Season’s Opening Gambit

It’s the opening of schools which usually gets Athenians back to the city and the winter season off to a start – no matter that half the textbooks haven’t been issued yet and that the pullman buses go on a strike three days after matriculation. Both help disperse Cycladic raptures and get the natives back in stride.

This season’s excitement began over whether one could ever reach Athens in the first place, as there’s such a spate of street-repairing, avenue-widening and road-patching going on that many erstwhile pavements look like mysterious Mycenaean excavations in progress.

In this delicate moment of urban renewal, the British are mucking things up again for us. It seems that the Greater London Council has recently approved the return of an entire street to the Greek capital. How Elgin stole the statuary is all too well-known, but how he stole a quarter-mile street from Athens unrecorded must be one of the greatest cover-up scandals in the annals of archaeology.

Elgin Crescent, it’s said, is an elegant thoroughfare curling about Notting Hill. No doubt so, but where shall we ever put it? Curl it around Lycabettus, or straighten it out and lay it in Gazi or some other underprivileged area? An endless row of Orphee Beinoglou moving vans trying to maneuver Kifissias Avenue while carrying an entire London street is a thought to be dismissed just for sanity’s sake.

The Greek government periodically makes requests for the return of the Elgin Marbles which the British government routinely turns down and the GLC, though it has no jurisdiction over them, always assents to. According to the Times (3/9/84), the GLC has made a monumental bureaucratic blunder, mistaking Elgin Crescent for its more famous namesakes. Let’s hope so. If not, we assume that Melina will be firm about it: “Skip the street, darlings; the marbles will do.”

End of Season
The 1984 Athens Festival which came to a close last month was studded with some brilliant performances, but it was the festival’s penultimate production which was the ultimate as a paean to the festival’s home itself, the Odeon of Herod Atticus.

Since the festival began, there have been objections heard to the Odeon as a workable stage for theater and for music dramas of all kinds. The very same productions of ancient drama hailed at Epidaurus have been later brought to Herod Atticus looking pinched and squashed, a phenomenon noted by actors, directors and set designers as well as by audiences, perhaps because the atmosphere isn’t Greek at all but resolutely Roman. For anything by Shakespeare, or deriving from Shakespeare, it is monumentally inflexible. As for romantic opera, it is even more ill-at-ease here. This 35-meter-wide stage with a back wall whose uppermost arches reach nearly as high can not remotely be imagined as Valhalla by even the most dire Wagnerite, and as for verismo opera – Cio-Cio-San and an American naval lieutenant shacking up, say, under a Roman aquaduct – it is totally out of place and scornfully stared down upon by these tons of groaning masonry. Any rash attempt to disguise this mass is doomed to disaster and ridicule. The solution lies in lighting as a means of enhancing, not diminishing, this gigantic pile of stones.

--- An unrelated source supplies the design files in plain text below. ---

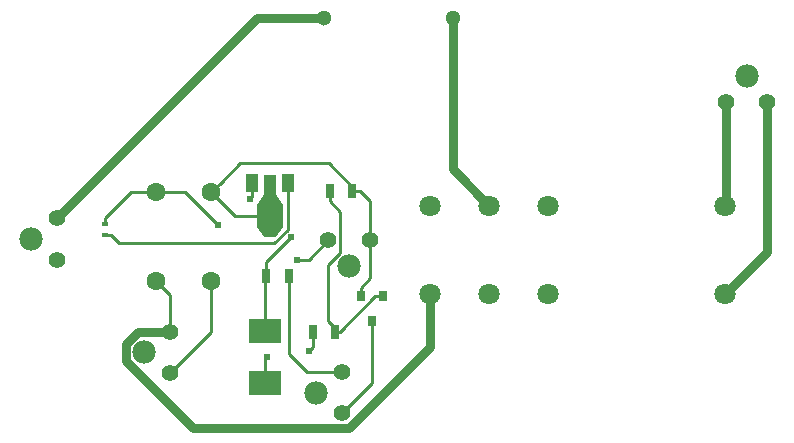
<source format=gbr>
G04 #@! TF.FileFunction,Copper,L1,Top,Signal*
%FSLAX46Y46*%
G04 Gerber Fmt 4.6, Leading zero omitted, Abs format (unit mm)*
G04 Created by KiCad (PCBNEW 4.0.7-e2-6376~58~ubuntu16.04.1) date Thu Nov 16 22:22:22 2017*
%MOMM*%
%LPD*%
G01*
G04 APERTURE LIST*
%ADD10C,0.100000*%
%ADD11C,1.397000*%
%ADD12C,1.981000*%
%ADD13C,1.600000*%
%ADD14R,0.800000X0.900000*%
%ADD15R,1.000000X1.500000*%
%ADD16R,1.000000X1.800000*%
%ADD17R,2.200000X1.840000*%
%ADD18C,1.800000*%
%ADD19R,0.550000X0.450000*%
%ADD20R,2.743000X2.159000*%
%ADD21R,0.700000X1.300000*%
%ADD22C,1.300000*%
%ADD23C,0.609600*%
%ADD24C,0.254000*%
%ADD25C,0.762000*%
G04 APERTURE END LIST*
D10*
D11*
X140970000Y-113990000D03*
X140970000Y-110490000D03*
D12*
X138740000Y-112240000D03*
D13*
X125222000Y-95250000D03*
X125212000Y-102750000D03*
D14*
X144460000Y-104040000D03*
X142560000Y-104040000D03*
X143510000Y-106140000D03*
D10*
G36*
X135974000Y-98190500D02*
X135374000Y-99040500D01*
X134374000Y-99040500D01*
X133774000Y-98190500D01*
X135974000Y-98190500D01*
X135974000Y-98190500D01*
G37*
D15*
X136374000Y-94468500D03*
D16*
X134874000Y-94615000D03*
D15*
X133374000Y-94468500D03*
D17*
X134874000Y-97282000D03*
D10*
G36*
X133774000Y-96372300D02*
X134474000Y-95372300D01*
X135274000Y-95372300D01*
X135974000Y-96372300D01*
X133774000Y-96372300D01*
X133774000Y-96372300D01*
G37*
D11*
X126428500Y-110561000D03*
X126428500Y-107061000D03*
D12*
X124198500Y-108811000D03*
D18*
X153416000Y-103893000D03*
X153416000Y-96393000D03*
X158416000Y-96393000D03*
X173416000Y-96393000D03*
X173416000Y-103893000D03*
X158416000Y-103893000D03*
X148416000Y-96393000D03*
X148416000Y-103893000D03*
D19*
X120904000Y-97950000D03*
X120904000Y-98900000D03*
D20*
X134429500Y-111417500D03*
X134429500Y-106997500D03*
D13*
X129921000Y-95250000D03*
X129911000Y-102750000D03*
D11*
X116840000Y-100965000D03*
X116840000Y-97465000D03*
D12*
X114610000Y-99215000D03*
D11*
X173482000Y-87630000D03*
X176982000Y-87630000D03*
D12*
X175232000Y-85400000D03*
D11*
X143327000Y-99314000D03*
X139827000Y-99314000D03*
D12*
X141577000Y-101544000D03*
D21*
X139954000Y-95123000D03*
X141854000Y-95123000D03*
X138485800Y-107061000D03*
X140385800Y-107061000D03*
X136461500Y-102362000D03*
X134561500Y-102362000D03*
D22*
X139446000Y-80518000D03*
X150346000Y-80518000D03*
D23*
X137160000Y-100965000D03*
X130479800Y-98044000D03*
X138176000Y-108712000D03*
X134620000Y-109220000D03*
X136652000Y-99060000D03*
X133223000Y-95808800D03*
D24*
X125222000Y-95250000D02*
X127685800Y-95250000D01*
X127685800Y-95250000D02*
X130479800Y-98044000D01*
X137160000Y-100965000D02*
X138176000Y-100965000D01*
X138176000Y-100965000D02*
X139827000Y-99314000D01*
X125222000Y-95250000D02*
X123125000Y-95250000D01*
X123125000Y-95250000D02*
X120904000Y-97471000D01*
X120904000Y-97471000D02*
X120904000Y-97950000D01*
X121433000Y-98900000D02*
X122101000Y-99568000D01*
X120904000Y-98900000D02*
X121433000Y-98900000D01*
X122101000Y-99568000D02*
X135241648Y-99568000D01*
X135241648Y-99568000D02*
X136374000Y-98435648D01*
X136374000Y-98435648D02*
X136374000Y-95472500D01*
X136374000Y-95472500D02*
X136374000Y-94468500D01*
X138485800Y-107061000D02*
X138485800Y-108402200D01*
X138485800Y-108402200D02*
X138176000Y-108712000D01*
X134429500Y-111417500D02*
X134429500Y-109410500D01*
X134429500Y-109410500D02*
X134620000Y-109220000D01*
X133374000Y-94468500D02*
X133374000Y-95657800D01*
X133374000Y-95657800D02*
X133223000Y-95808800D01*
X136652000Y-99060000D02*
X134561500Y-101150500D01*
X134561500Y-101150500D02*
X134561500Y-102362000D01*
X134429500Y-106997500D02*
X134429500Y-102494000D01*
X134429500Y-102494000D02*
X134561500Y-102362000D01*
X125212000Y-102750000D02*
X126428500Y-103966500D01*
X126428500Y-103966500D02*
X126428500Y-107061000D01*
D25*
X148416000Y-103893000D02*
X148416000Y-108367214D01*
X148416000Y-108367214D02*
X141561313Y-115221901D01*
X122674599Y-108079527D02*
X123693126Y-107061000D01*
X141561313Y-115221901D02*
X128354027Y-115221901D01*
X128354027Y-115221901D02*
X122674599Y-109542473D01*
X122674599Y-109542473D02*
X122674599Y-108079527D01*
X123693126Y-107061000D02*
X125440672Y-107061000D01*
X125440672Y-107061000D02*
X126428500Y-107061000D01*
D24*
X132344219Y-92826781D02*
X130720999Y-94450001D01*
X130720999Y-94450001D02*
X129921000Y-95250000D01*
X139857781Y-92826781D02*
X132344219Y-92826781D01*
X141854000Y-94823000D02*
X139857781Y-92826781D01*
X129921000Y-95250000D02*
X131953000Y-97282000D01*
X131953000Y-97282000D02*
X134874000Y-97282000D01*
X134874000Y-94615000D02*
X134874000Y-98615500D01*
X134874000Y-94615000D02*
X134874000Y-94742000D01*
X134747000Y-94488000D02*
X134874000Y-94615000D01*
X143327000Y-99314000D02*
X143327000Y-95992000D01*
X143327000Y-95992000D02*
X142458000Y-95123000D01*
X142458000Y-95123000D02*
X141854000Y-95123000D01*
X142560000Y-104040000D02*
X142560000Y-103336000D01*
X142560000Y-103336000D02*
X143327000Y-102569000D01*
X143327000Y-102569000D02*
X143327000Y-100301828D01*
X143327000Y-100301828D02*
X143327000Y-99314000D01*
X141854000Y-95123000D02*
X141854000Y-94823000D01*
X129911000Y-107078500D02*
X129911000Y-102750000D01*
X126428500Y-110561000D02*
X129911000Y-107078500D01*
D25*
X116840000Y-97465000D02*
X133787000Y-80518000D01*
X133787000Y-80518000D02*
X139446000Y-80518000D01*
X173482000Y-87630000D02*
X173482000Y-96327000D01*
X173482000Y-96327000D02*
X173416000Y-96393000D01*
X176982000Y-87630000D02*
X176982000Y-100327000D01*
X176982000Y-100327000D02*
X173416000Y-103893000D01*
D24*
X140970000Y-113990000D02*
X143510000Y-111450000D01*
X143510000Y-111450000D02*
X143510000Y-106844000D01*
X143510000Y-106844000D02*
X143510000Y-106140000D01*
X136461500Y-102362000D02*
X136461500Y-108966000D01*
X136461500Y-108966000D02*
X137985500Y-110490000D01*
X137985500Y-110490000D02*
X140970000Y-110490000D01*
D25*
X150346000Y-80518000D02*
X150346000Y-93323000D01*
X150346000Y-93323000D02*
X153416000Y-96393000D01*
D24*
X139954000Y-95123000D02*
X139954000Y-96027000D01*
X139954000Y-96027000D02*
X140843000Y-96916000D01*
X140843000Y-96916000D02*
X140843000Y-100398546D01*
X140843000Y-100398546D02*
X139781800Y-101459746D01*
X139781800Y-101459746D02*
X139781800Y-106157000D01*
X139781800Y-106157000D02*
X140385800Y-106761000D01*
X140385800Y-106761000D02*
X140385800Y-107061000D01*
X144460000Y-104040000D02*
X143806000Y-104040000D01*
X143806000Y-104040000D02*
X140785000Y-107061000D01*
X140785000Y-107061000D02*
X140385800Y-107061000D01*
M02*

</source>
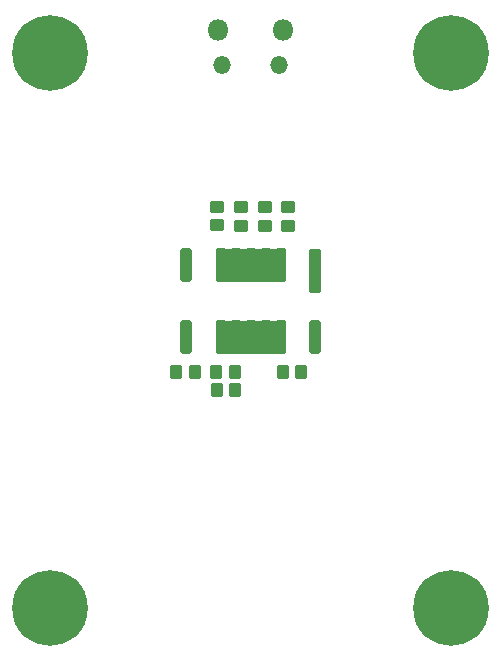
<source format=gbr>
%TF.GenerationSoftware,KiCad,Pcbnew,(6.99.0-1335-gdeb7a0beff)*%
%TF.CreationDate,2022-04-17T14:10:24+02:00*%
%TF.ProjectId,pcb_proto,7063625f-7072-46f7-946f-2e6b69636164,rev?*%
%TF.SameCoordinates,Original*%
%TF.FileFunction,Soldermask,Top*%
%TF.FilePolarity,Negative*%
%FSLAX46Y46*%
G04 Gerber Fmt 4.6, Leading zero omitted, Abs format (unit mm)*
G04 Created by KiCad (PCBNEW (6.99.0-1335-gdeb7a0beff)) date 2022-04-17 14:10:24*
%MOMM*%
%LPD*%
G01*
G04 APERTURE LIST*
G04 Aperture macros list*
%AMRoundRect*
0 Rectangle with rounded corners*
0 $1 Rounding radius*
0 $2 $3 $4 $5 $6 $7 $8 $9 X,Y pos of 4 corners*
0 Add a 4 corners polygon primitive as box body*
4,1,4,$2,$3,$4,$5,$6,$7,$8,$9,$2,$3,0*
0 Add four circle primitives for the rounded corners*
1,1,$1+$1,$2,$3*
1,1,$1+$1,$4,$5*
1,1,$1+$1,$6,$7*
1,1,$1+$1,$8,$9*
0 Add four rect primitives between the rounded corners*
20,1,$1+$1,$2,$3,$4,$5,0*
20,1,$1+$1,$4,$5,$6,$7,0*
20,1,$1+$1,$6,$7,$8,$9,0*
20,1,$1+$1,$8,$9,$2,$3,0*%
G04 Aperture macros list end*
%ADD10RoundRect,0.145000X0.405000X0.430000X-0.405000X0.430000X-0.405000X-0.430000X0.405000X-0.430000X0*%
%ADD11RoundRect,0.145000X-0.405000X-0.430000X0.405000X-0.430000X0.405000X0.430000X-0.405000X0.430000X0*%
%ADD12RoundRect,0.140000X-0.360000X-0.435000X0.360000X-0.435000X0.360000X0.435000X-0.360000X0.435000X0*%
%ADD13C,0.800000*%
%ADD14C,6.400000*%
%ADD15RoundRect,0.140000X-0.435000X0.360000X-0.435000X-0.360000X0.435000X-0.360000X0.435000X0.360000X0*%
%ADD16RoundRect,0.145000X-0.430000X0.405000X-0.430000X-0.405000X0.430000X-0.405000X0.430000X0.405000X0*%
%ADD17RoundRect,0.140000X0.360000X1.760000X-0.360000X1.760000X-0.360000X-1.760000X0.360000X-1.760000X0*%
%ADD18RoundRect,0.135000X0.315000X1.265000X-0.315000X1.265000X-0.315000X-1.265000X0.315000X-1.265000X0*%
%ADD19RoundRect,0.140000X0.360000X1.260000X-0.360000X1.260000X-0.360000X-1.260000X0.360000X-1.260000X0*%
%ADD20O,1.800000X1.800000*%
%ADD21O,1.500000X1.500000*%
G04 APERTURE END LIST*
%TO.C,U2*%
G36*
X132860000Y-83450000D02*
G01*
X127140000Y-83450000D01*
X127140000Y-80650000D01*
X132860000Y-80650000D01*
X132860000Y-83450000D01*
G37*
G36*
X132860000Y-77350000D02*
G01*
X127140000Y-77350000D01*
X127140000Y-74550000D01*
X132860000Y-74550000D01*
X132860000Y-77350000D01*
G37*
%TD*%
D10*
%TO.C,C4*%
X125275000Y-85000000D03*
X123725000Y-85000000D03*
%TD*%
D11*
%TO.C,C2*%
X132725000Y-85000000D03*
X134275000Y-85000000D03*
%TD*%
D12*
%TO.C,R4*%
X127075000Y-85000000D03*
X128725000Y-85000000D03*
%TD*%
D13*
%TO.C,H2*%
X110600000Y-105000000D03*
X111302944Y-103302944D03*
X111302944Y-106697056D03*
X113000000Y-102600000D03*
D14*
X113000000Y-105000000D03*
D13*
X113000000Y-107400000D03*
X114697056Y-103302944D03*
X114697056Y-106697056D03*
X115400000Y-105000000D03*
%TD*%
%TO.C,H3*%
X144600000Y-105000000D03*
X145302944Y-103302944D03*
X145302944Y-106697056D03*
X147000000Y-102600000D03*
D14*
X147000000Y-105000000D03*
D13*
X147000000Y-107400000D03*
X148697056Y-103302944D03*
X148697056Y-106697056D03*
X149400000Y-105000000D03*
%TD*%
D15*
%TO.C,R2*%
X131200000Y-70975000D03*
X131200000Y-72625000D03*
%TD*%
D11*
%TO.C,C3*%
X127125000Y-86500000D03*
X128675000Y-86500000D03*
%TD*%
D16*
%TO.C,C1*%
X127200000Y-71025000D03*
X127200000Y-72575000D03*
%TD*%
D15*
%TO.C,R1*%
X133200000Y-70975000D03*
X133200000Y-72625000D03*
%TD*%
D13*
%TO.C,H1*%
X110600000Y-58000000D03*
X111302944Y-56302944D03*
X111302944Y-59697056D03*
X113000000Y-55600000D03*
D14*
X113000000Y-58000000D03*
D13*
X113000000Y-60400000D03*
X114697056Y-56302944D03*
X114697056Y-59697056D03*
X115400000Y-58000000D03*
%TD*%
%TO.C,H4*%
X144600000Y-58000000D03*
X145302944Y-56302944D03*
X145302944Y-59697056D03*
X147000000Y-55600000D03*
D14*
X147000000Y-58000000D03*
D13*
X147000000Y-60400000D03*
X148697056Y-56302944D03*
X148697056Y-59697056D03*
X149400000Y-58000000D03*
%TD*%
D17*
%TO.C,U2*%
X135500000Y-76450000D03*
D18*
X132540000Y-75950000D03*
X131270000Y-75950000D03*
X130000000Y-75950000D03*
X128730000Y-75950000D03*
X127460000Y-75950000D03*
D19*
X124500000Y-75950000D03*
X124500000Y-82050000D03*
D18*
X127460000Y-82050000D03*
X128730000Y-82050000D03*
X130000000Y-82050000D03*
X131270000Y-82050000D03*
X132540000Y-82050000D03*
D19*
X135500000Y-82050000D03*
%TD*%
D15*
%TO.C,R3*%
X129200000Y-70975000D03*
X129200000Y-72625000D03*
%TD*%
D20*
%TO.C,U1*%
X132724999Y-55999999D03*
D21*
X132424999Y-59029999D03*
X127574999Y-59029999D03*
D20*
X127274999Y-55999999D03*
%TD*%
M02*

</source>
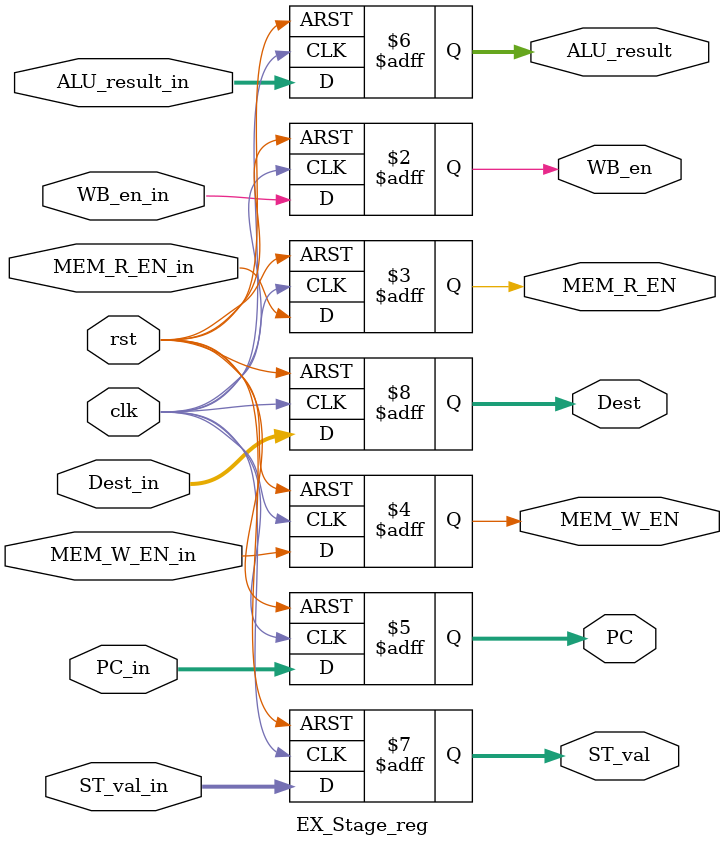
<source format=v>
module EX_Stage_reg
  (
    input clk,
    input rst,
    input WB_en_in,
    input MEM_R_EN_in,
    input MEM_W_EN_in,

    input [31:0] PC_in,
    input [31:0] ALU_result_in,
    input [31:0] ST_val_in,
    input [4:0] Dest_in,

    output reg WB_en,
    output reg MEM_R_EN,
    output reg  MEM_W_EN,
    output reg [31:0] PC,
    output reg [31:0] ALU_result,
    output reg [31:0] ST_val,
    output reg [4:0] Dest
  );

  always @(posedge clk, posedge rst)
    begin
      if(rst)
        begin
        WB_en <= 1'b0;
        MEM_R_EN <= 1'b0;
        MEM_W_EN <= 1'b0;
        PC <= 32'b0;
        ALU_result <= 32'b0;
        ST_val <= 1'b0;
        Dest <= 5'b0;
      end
      else
        begin

          WB_en <= WB_en_in;
          MEM_R_EN <= MEM_R_EN_in;
          MEM_W_EN <= MEM_W_EN_in;
          PC <= PC_in;
          ALU_result <= ALU_result_in;
          ST_val <= ST_val_in;
          Dest <= Dest_in;

        end
    end

endmodule

</source>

It was in this way that the Zurich Opera, with all its other superb talents, was able in the production noted to reveal the Odeon in its true majesty. As the Overture began, a gargantuan projection of Poseidon – with the ruffled locks and aching mouth of the Pergam-um style – suddenly filled a third of the vast wall as if it had always belonged to it, and gradually faded, while a blue-white light appeared in the upper tier of arches, growing at length so bright that it was nearly impossible to look at it. And as that image faded, too, only then was it noted that a rosy-fingered warmth of color had already spread out, as if from the orchestra itself, across the stage, revealing all in white the recumbent figure of Ilia, Princess of Troy. Before a word had been sung, it was clear that the Odeon must have been built for Idomeneo and that Mozart had written Idomeneo for it – a marriage of two heroic, beautiful and humorless spirits.

Many spectators who have missed few productions of theater or opera at the Athens Festival since it began, believed it to be the best of all, and the numerous foreigners present thought that it could not have been quite so magnificent in any other theater in the world. Twenty minutes after the conclusion, the applause, which could still be heard halfway round the Acropolis, was paying tribute not only to a superb performance, but to one of Athens’ greatest monuments, the’ Odeon which has been host to a fine Festival now on the eve of its thirtieth year.